MŚ: Tak, choć pochodzę z Płocka, od okresu studiów mieszkam w Poznaniu. Czuję się Poznanianką od dawna. Choć są rzeczy, które mi się w tym mieście nie podobają, to jednocześnie jestem z nim mocno związana poprzez upływ czasu i wspomnienia, które się z tym miejscem łączą. Osadzenie historii Malwiny w Poznaniu było naturalną konsekwencją faktu, że niejako wychodzę od samej siebie i swojego sposobu widzenia świata, powoli krok po kroku wzbogacając bohaterkę o cechy innych kobiet.

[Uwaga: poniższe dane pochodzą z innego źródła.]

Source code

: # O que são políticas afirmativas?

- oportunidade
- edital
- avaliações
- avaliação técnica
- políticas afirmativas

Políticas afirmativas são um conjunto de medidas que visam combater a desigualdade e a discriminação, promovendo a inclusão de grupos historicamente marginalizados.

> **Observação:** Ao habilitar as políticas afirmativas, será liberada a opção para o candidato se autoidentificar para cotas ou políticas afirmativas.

JS: Malwina szuka i pragnie czegoś bardzo, i otrzymuje to – w drugiej części książki okazuje się, że jest w ciąży. Jednak znów coś ją denerwuje, drażni ją reakcja społeczeństwa na jej stan, jej biologizm. Jednak odczuwa spokój.
MŚ: Mówi się, że stan ciąży to stan błogosławiony, jednak Malwina ze swoją emocjonalnością nawet wtedy jest podenerwowana, rozdrażniona. Dopiero na sam koniec pojawia się spokój, ale to następuje już „po”; gdy potomek pojawia się na tym świecie. Dla Malwiny życie zmieniło się po porodzie, ale o tym jest inna książka. Leży w szufladzie od pewnego czasu. Nie sądzę, że kiedykolwiek ujrzy światło dzienne. Z pewnością jest odzwierciedleniem tego, co działo się w moim życiu osobistym po porodzie, jednak był to rodzaj klasycznej autoterapii. Malwina pojawia się także w kolejnej nieopublikowanej książce pt. Opowiadania Fantastyczne. Nie mam jednak siły na jej ukończenie. Znowu mała forma i problem, bo zwykle nikt nie chce takich wydawać. Może jak napiszę ze trzy nowe, to wtedy w tryptyku ktoś je wyda.
MARTA ŚWIERKOWSKA – rocznik 80. Z wykształcenia kulturoznawczyni, pedagog, terapeutka. Założycielka i reżyser Teatru Bez Vat. W 2010r. ukazała się jej debiutancka książka Mężczyzna kupiony na Allegro.